Standard metrics enable cross-team comparison and shared dashboards.

Documentation Standards

AI features require documentation that traditional software does not:

Model and System Cards

Model cards document AI system characteristics for internal and external stakeholders:

AI features require documentation that traditional software does not. Model cards document AI system characteristics for internal and external stakeholders. The documentation covers intended use describing what the system is designed to do, known limitations describing where the system struggles or may fail, training data describing what data the system learned from, performance characteristics describing how well the system performs on standard benchmarks, and failure modes describing known failure patterns and their frequency.

AI Feature Launch Checklist

Require completion of standard checklist before AI feature launch. The checklist includes defining and automating the eval framework, ensuring eval results meet minimum thresholds, completing human evaluation, identifying and documenting failure modes, defining a rollback plan, training the support team on common issues, establishing monitoring dashboards, and completing model card or system documentation.

Practical Example: DataForge Launch Checklist Implementation

Who: DataForge engineering leadership standardizing AI feature launches

Situation: Teams were launching AI features with inconsistent evaluation, leading to quality issues that reached customers

Problem: No common standard for what "good enough" meant or what verification was required

Solution: Created mandatory launch checklist with security, legal, and engineering requirements. Integrated into CI/CD pipeline so features cannot deploy without checklist approval.

Result: Customer-facing AI incidents dropped 70% in first year. Cross-team collaboration improved as teams shared evaluation approaches.
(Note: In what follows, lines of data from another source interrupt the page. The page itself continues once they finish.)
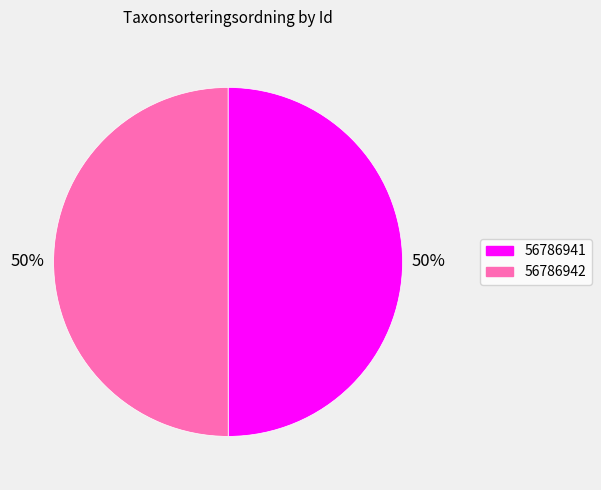

The 56786942 slice represents 63% of the pie. True or false?

False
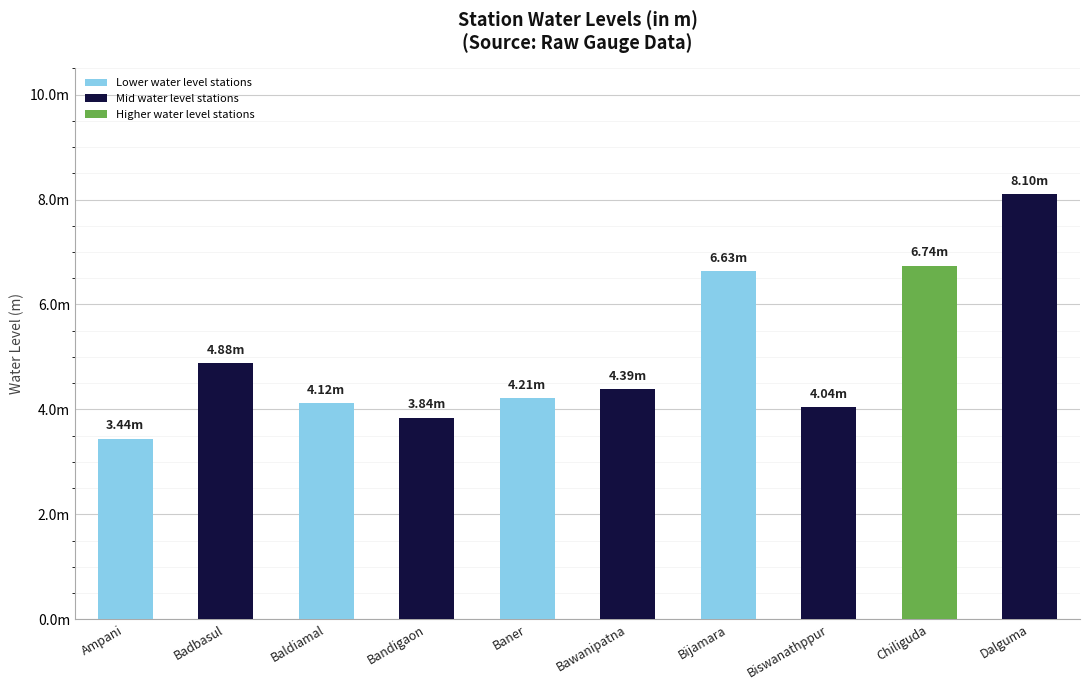

List the labels in order of value, largest first.

Dalguma, Chiliguda, Bijamara, Badbasul, Bawanipatna, Baner, Baldiamal, Biswanathppur, Bandigaon, Ampani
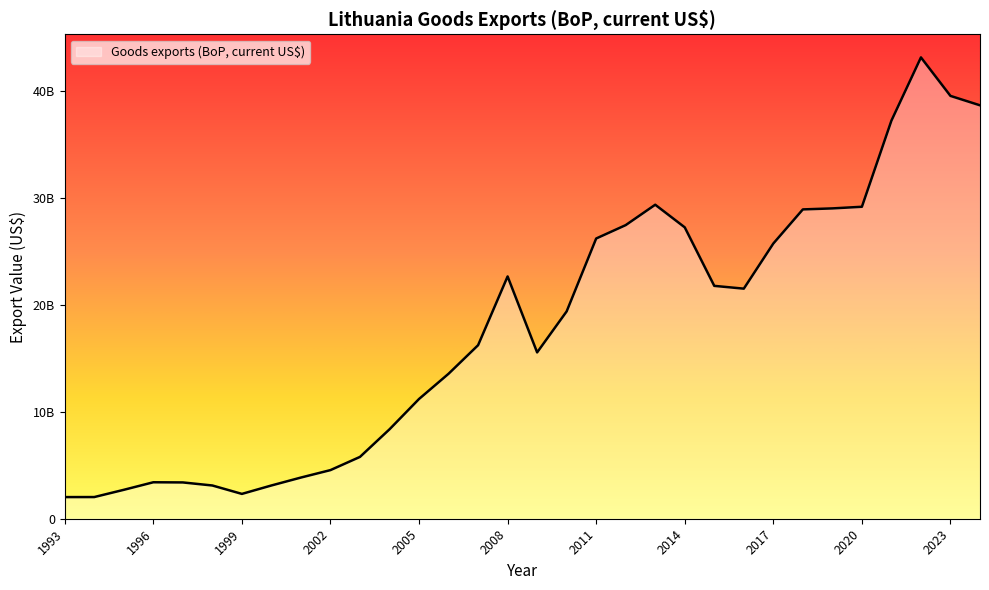

Rank the categories by value from lowest to highest.

1993, 1994, 1999, 1995, 1998, 2000, 1997, 1996, 2001, 2002, 2003, 2004, 2005, 2006, 2009, 2007, 2010, 2016, 2015, 2008, 2017, 2011, 2014, 2012, 2018, 2019, 2020, 2013, 2021, 2024, 2023, 2022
Lesson: Standards embedded in tooling get followed. Make compliance the path of least resistance.

Governance Frameworks

Governance ensures AI products meet organizational standards for quality, safety, and ethics. Effective governance is proportionate to risk and enables rather than blocks development.

Tiered Governance by Risk

Governance ensures AI products meet organizational standards for quality, safety, and ethics. Effective governance is proportionate to risk and enables rather than blocks development. Apply governance controls proportionate to AI impact. Low-risk AI follows standard development practices, automated testing, and monitoring. Medium-risk AI requires additional human review, enhanced documentation, and staged rollout. High-risk AI requires mandatory review board, extensive testing, limited rollout, and ongoing monitoring.

AI Risk Classification

Classify AI risk along two dimensions. Decision consequence asks what the impact is if the AI makes a wrong decision. Reversibility asks whether wrong decisions can be easily reversed or corrected.

Risk Matrix

High consequence + Low reversibility: Highest risk. Requires extensive validation, human oversight, and monitoring. Examples: medical diagnosis, financial decisions, legal advice.

High consequence + High reversibility: High risk but manageable. Requires validation and monitoring but can iterate faster. Examples: content recommendations, search ranking.

Low consequence: Lower risk. Standard practices apply. Examples: auto-complete, spam detection, image tagging.

AI Review Boards

Chapter 28 introduced AI review boards as organizational structures. This section covers the standards and processes they apply.

Review Board Charter

Define the scope and authority of review boards clearly. Scope determines which AI features require review and what triggers mandatory review. Authority determines whether the board can block launches and what escalation path exists. Membership determines who serves on the board and what expertise is required. Process determines how review works and what the timeline is.

Review Criteria

Standardize what review boards evaluate. Safety asks whether this AI could cause harm if it fails. Fairness asks whether this AI could perform differently across user groups. Privacy asks whether this AI handles data appropriately. Transparency asks whether users can understand when they are interacting with AI. Accuracy asks whether evaluation demonstrates acceptable quality.